Goodenberger, St. Louis: I want to echo what Ken said. We used to be across the hall from each other for 15 years and talked about this sort of thing for a lot. I looked at this about 10 to 12 years ago at Washington University, which had an endowment at the time of $1.5 billion, probably approaching $2 billion now. I figured out—by looking at all the course masters at Washington University, all the people who led all the courses from the first day of medical school to the last—that an endowment of about $20 million would have funded the salary, the self-reported efforts for their salaries for education… I would say, echoing what people have talked about in regard to Paul Beeson, I think this is also a moral leadership issue. I think this is a matter of setting priorities, and I think there is no secret that we have not spent any money on clinical education in medical schools for 30, maybe 40 years. You know the evolution was that, in the 1970s, when practice plans came about, you could be dumb as a rock and make a lot of money, and so, deans were only too happy to have the clinical departments fund the education in their departments. That’s the model that really persists today, so my dean is sitting on the third- and fourth-year tuition and paying nothing toward the medical education of the medical students in the third and fourth years. That is moral issue number one. Moral issue number two is, how do you set priorities? We are talking about amounts of money that are relatively trivial in comparison to the whole, and so I think it is a matter of setting priorities.

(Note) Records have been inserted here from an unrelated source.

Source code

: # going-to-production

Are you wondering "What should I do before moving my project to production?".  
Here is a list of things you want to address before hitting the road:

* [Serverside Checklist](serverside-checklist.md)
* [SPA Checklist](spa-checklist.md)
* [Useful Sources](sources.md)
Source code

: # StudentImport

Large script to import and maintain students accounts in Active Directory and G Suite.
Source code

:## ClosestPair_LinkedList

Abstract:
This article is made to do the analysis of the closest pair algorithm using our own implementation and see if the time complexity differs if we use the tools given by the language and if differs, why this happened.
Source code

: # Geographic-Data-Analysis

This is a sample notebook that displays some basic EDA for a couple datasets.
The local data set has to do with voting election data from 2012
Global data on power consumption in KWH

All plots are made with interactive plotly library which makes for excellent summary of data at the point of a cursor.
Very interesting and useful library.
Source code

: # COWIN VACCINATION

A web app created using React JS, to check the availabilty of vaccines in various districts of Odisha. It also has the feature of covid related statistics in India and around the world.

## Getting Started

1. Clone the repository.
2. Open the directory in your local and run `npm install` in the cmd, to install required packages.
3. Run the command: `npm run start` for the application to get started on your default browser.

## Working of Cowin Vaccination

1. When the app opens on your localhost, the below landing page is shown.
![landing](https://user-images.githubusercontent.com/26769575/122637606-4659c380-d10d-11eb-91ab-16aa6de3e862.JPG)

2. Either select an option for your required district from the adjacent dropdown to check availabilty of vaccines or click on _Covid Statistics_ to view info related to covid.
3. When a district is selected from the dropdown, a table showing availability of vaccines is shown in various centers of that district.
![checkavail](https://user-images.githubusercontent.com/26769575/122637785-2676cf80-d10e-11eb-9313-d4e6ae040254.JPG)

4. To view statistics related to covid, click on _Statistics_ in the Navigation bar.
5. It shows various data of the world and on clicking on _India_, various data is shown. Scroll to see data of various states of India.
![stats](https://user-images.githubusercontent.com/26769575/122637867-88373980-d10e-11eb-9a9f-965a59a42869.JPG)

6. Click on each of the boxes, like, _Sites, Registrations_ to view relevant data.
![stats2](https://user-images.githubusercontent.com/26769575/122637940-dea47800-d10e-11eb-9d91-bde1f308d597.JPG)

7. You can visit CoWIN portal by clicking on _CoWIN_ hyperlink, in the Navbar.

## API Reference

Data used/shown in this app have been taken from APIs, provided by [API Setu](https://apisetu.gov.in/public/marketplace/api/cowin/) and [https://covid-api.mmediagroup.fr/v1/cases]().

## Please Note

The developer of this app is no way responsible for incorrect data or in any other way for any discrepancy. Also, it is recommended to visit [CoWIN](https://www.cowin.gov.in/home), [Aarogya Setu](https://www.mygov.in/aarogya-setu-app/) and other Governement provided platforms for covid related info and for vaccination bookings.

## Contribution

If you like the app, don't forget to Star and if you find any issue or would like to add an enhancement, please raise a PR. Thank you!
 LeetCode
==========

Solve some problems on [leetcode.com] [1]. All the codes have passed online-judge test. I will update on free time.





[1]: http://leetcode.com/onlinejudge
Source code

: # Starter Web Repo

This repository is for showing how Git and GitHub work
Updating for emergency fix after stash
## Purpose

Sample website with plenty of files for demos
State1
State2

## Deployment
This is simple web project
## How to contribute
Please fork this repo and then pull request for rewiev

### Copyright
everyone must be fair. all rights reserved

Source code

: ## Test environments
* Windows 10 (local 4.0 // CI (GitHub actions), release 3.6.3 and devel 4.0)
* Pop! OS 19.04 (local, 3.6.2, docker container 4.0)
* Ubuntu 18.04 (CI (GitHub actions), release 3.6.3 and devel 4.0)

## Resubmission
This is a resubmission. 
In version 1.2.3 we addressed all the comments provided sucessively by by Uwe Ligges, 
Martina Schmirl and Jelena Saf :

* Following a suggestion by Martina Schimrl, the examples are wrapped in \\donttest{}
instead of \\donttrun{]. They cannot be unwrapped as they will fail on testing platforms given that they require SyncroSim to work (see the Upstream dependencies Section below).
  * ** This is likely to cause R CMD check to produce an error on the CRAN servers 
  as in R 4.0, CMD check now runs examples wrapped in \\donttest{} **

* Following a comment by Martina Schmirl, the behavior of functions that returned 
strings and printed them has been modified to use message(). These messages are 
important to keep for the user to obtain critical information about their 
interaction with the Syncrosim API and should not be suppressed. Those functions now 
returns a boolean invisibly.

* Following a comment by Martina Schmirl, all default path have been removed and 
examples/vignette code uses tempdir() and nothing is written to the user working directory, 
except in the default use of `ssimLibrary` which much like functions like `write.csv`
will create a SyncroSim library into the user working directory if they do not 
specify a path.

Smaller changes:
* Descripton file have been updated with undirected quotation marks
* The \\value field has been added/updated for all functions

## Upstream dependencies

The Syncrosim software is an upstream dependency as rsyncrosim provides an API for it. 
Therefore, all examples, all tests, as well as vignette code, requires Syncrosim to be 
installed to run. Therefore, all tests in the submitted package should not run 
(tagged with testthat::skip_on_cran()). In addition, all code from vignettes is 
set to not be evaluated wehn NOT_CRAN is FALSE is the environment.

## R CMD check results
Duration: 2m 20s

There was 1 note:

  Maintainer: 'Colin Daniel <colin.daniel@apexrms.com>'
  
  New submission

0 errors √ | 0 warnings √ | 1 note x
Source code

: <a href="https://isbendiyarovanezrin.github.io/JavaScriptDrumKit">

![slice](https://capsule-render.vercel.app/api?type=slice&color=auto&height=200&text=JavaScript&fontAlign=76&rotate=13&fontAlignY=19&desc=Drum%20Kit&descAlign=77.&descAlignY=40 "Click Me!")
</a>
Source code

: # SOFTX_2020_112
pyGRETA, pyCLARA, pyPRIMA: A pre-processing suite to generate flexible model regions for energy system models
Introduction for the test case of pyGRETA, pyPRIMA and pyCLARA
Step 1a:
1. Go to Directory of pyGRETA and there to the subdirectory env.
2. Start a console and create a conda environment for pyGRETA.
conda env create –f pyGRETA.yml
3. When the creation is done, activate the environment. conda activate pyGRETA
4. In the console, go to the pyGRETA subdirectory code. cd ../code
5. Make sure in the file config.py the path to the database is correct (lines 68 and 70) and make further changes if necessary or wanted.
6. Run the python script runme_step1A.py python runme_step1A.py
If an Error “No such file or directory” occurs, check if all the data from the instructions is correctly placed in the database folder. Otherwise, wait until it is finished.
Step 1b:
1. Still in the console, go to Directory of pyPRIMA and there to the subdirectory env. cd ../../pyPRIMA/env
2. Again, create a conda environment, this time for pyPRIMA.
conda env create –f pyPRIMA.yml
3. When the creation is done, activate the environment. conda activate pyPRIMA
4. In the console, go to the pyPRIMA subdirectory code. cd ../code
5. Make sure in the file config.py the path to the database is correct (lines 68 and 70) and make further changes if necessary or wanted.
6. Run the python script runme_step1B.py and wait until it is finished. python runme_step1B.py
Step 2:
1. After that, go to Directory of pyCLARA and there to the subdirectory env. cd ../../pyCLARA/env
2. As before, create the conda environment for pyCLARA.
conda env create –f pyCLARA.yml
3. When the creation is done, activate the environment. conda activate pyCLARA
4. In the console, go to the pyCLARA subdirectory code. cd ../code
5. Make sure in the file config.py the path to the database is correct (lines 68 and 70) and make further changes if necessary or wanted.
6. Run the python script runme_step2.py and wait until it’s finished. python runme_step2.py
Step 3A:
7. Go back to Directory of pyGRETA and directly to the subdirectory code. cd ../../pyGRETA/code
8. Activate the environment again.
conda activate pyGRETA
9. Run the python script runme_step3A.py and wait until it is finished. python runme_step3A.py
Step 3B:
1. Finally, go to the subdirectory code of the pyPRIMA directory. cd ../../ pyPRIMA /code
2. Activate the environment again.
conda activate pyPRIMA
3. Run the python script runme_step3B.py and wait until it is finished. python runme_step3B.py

Schwinn, Iowa City: I believe medical education needs to be a crucial priority going forward. We should balance education across different realms of students and teaching topics, and ensure curiosity is enhanced during the process. In addition, I want to ensure we are not only getting our students through a good process, we are also thoughtful about teaching them in a way that is replenishing to our academic faculty as well. It is important that we remember that educators are scientists too, as exemplified by educational outcomes research across our various learning environments such as basic research, translational research, and high-quality clinical care environments. Thank you for your wonderful comments!